By Alex Mills
Crude oil prices have rebounded, and there are some feelings of optimism within the industry that prices have hit bottom.
Futures for June delivery on the NYMEX settled at $46.23 per barrel on March 11, after the Energy Information Administration surprisingly announced crude oil inventories fell for the first time since March, adding to concerns over supply outages in Canada and Nigeria. The EIA said crude inventories fell 3.4 million barrels last week, compared with analysts’ expectations for an increase of 714,000 barrels.
The EIA said it expected Brent to trade at $76 per barrel next year on continued increase in demand.
The rally in crude crossed over to refined oil products, with gasoline settling up 6 percent and ultra-low-sulfur diesel, or heating oil, up 4 percent. The refining margin, or ‘crack,’ for gasoline had its biggest daily gain in 3 months, rising more than 14 percent to above $20 per barrel.
Crude prices had risen earlier after Shell announced a Nigerian pipeline closure, while Canadian energy companies tried to restart closed facilities that halted more than 1 million barrels per day in supply after a huge wildfire in Alberta’s oil sands region.
In Nigeria, a refinery official said crude flows were halted to the Kaduna and Warri refineries after a pipeline attack.
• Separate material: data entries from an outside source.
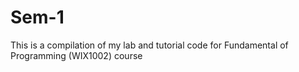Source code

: # Sem-1
This is a compilation of my lab and tutorial code for Fundamental of Programming (WIX1002) course
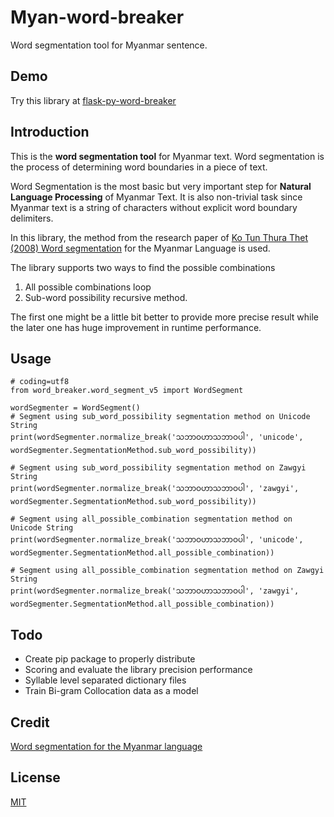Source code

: # Myan-word-breaker
Word segmentation tool for Myanmar sentence.

## Demo
Try this library at [flask-py-word-breaker](https://flask-py-word-breaker.herokuapp.com/)

## Introduction
This is the **word segmentation tool** for Myanmar text. Word segmentation is the process of determining word boundaries in a piece of text.

Word Segmentation is the most basic but very important step for **Natural Language Processing** of Myanmar Text. It is also non-trivial task since Myanmar text is a string of characters without explicit word boundary delimiters.

In this library, the method from the research paper of [Ko Tun Thura Thet (2008) Word segmentation](https://dl.acm.org/citation.cfm?id=1411817) for the Myanmar Language is used.

The library supports two ways to find the possible combinations

 1. All possible combinations loop
 2. Sub-word possibility recursive method.

The first one might be a little bit better to provide more precise result while the later one has huge improvement in runtime performance.

## Usage

    # coding=utf8
    from word_breaker.word_segment_v5 import WordSegment

    wordSegmenter = WordSegment()
    # Segment using sub_word_possibility segmentation method on Unicode String
    print(wordSegmenter.normalize_break('သဘာဝဟာသဘာဝပါ', 'unicode', wordSegmenter.SegmentationMethod.sub_word_possibility))

    # Segment using sub_word_possibility segmentation method on Zawgyi String
    print(wordSegmenter.normalize_break('သဘာဝဟာသဘာဝပါ', 'zawgyi', wordSegmenter.SegmentationMethod.sub_word_possibility))

    # Segment using all_possible_combination segmentation method on Unicode String
    print(wordSegmenter.normalize_break('သဘာဝဟာသဘာဝပါ', 'unicode', wordSegmenter.SegmentationMethod.all_possible_combination))

    # Segment using all_possible_combination segmentation method on Zawgyi String
    print(wordSegmenter.normalize_break('သဘာဝဟာသဘာဝပါ', 'zawgyi', wordSegmenter.SegmentationMethod.all_possible_combination))

## Todo


 - Create pip package to properly distribute
 - Scoring and evaluate the library precision performance
 - Syllable level separated dictionary files
 - Train Bi-gram Collocation data as a model

## Credit
[Word segmentation for the Myanmar language](https://dl.acm.org/citation.cfm?id=1411817)


## License
[MIT](./LICENSE)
Nigeria’s state petroleum company says the Kaduna refinery produces 112,600 barrels of fuel per day, while the one in Warri had a capacity for 125,000 barrels per day.
In London, the Brent contract for July delivery on ICE settled at $47.60 per barrel, just $1.37 higher than WTI.
The EIA also noted that during the first three months of 2016, crude oil prices were relatively more volatile than in recent history. “This elevated volatility occurred when overall oil prices were low, and volatility was driven by high uncertainty related to supply, demand, and inventories,” EIA said in a report.
Volatility often reflects market uncertainty about both the current and future value of a commodity, EIA said. Daily volatility is often driven by the release of new economic or supply information, changes in market expectations, or unanticipated events that can cause large price adjustments.
Some reasons for volatility in crude oil prices include uncertainty about:
- Future production levels in key oil-producing nations
- Global economic growth, particularly in China and other emerging market economies
- Growth in U.S. gasoline demand following higher consumption levels in 2015
- Crude oil inventories and storage capacity constraints
Volatility also increased during unexpected interruptions in oil supply, such as the disruptions that occurred during the first Gulf War in 1990, in the aftermath of hurricanes in the U.S. Gulf of Mexico, and in Libya in the first half of 2011.
Measuring the difference between the high and low closing oil prices in a given month is another way of measuring volatility. In January 2016, Brent crude oil spot prices closed at a low of $26 per barrel and a high of $36. This $10 trading range was higher than the range of any month in 2015. The magnitude of the trading range compared with the average monthly price was 33 percent in January, the highest since 2008. But with the recent stabilization of oil prices, the trading range for April dropped to 13 percent.
Alex Mills is President of the Texas Alliance of Energy Producers. The opinions expressed are solely of the author.